Please restate the data that follows word for word, with the pictures left out.

[Dataset items]

········

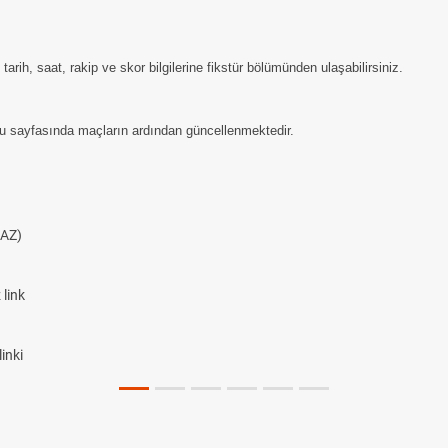
ih, saat, rakip ve skor bilgilerine fikstür bölümünden ulaşabilirsiniz.
u sayfasında maçların ardından güncellenmektedir.
AZ)
link
inki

········

### Task answer
ih, saat, rakip ve skor bilgilerine fikstür bölümünden ulaşabilirsiniz.
u sayfasında maçların ardından güncellenmektedir.
AZ)
link
inki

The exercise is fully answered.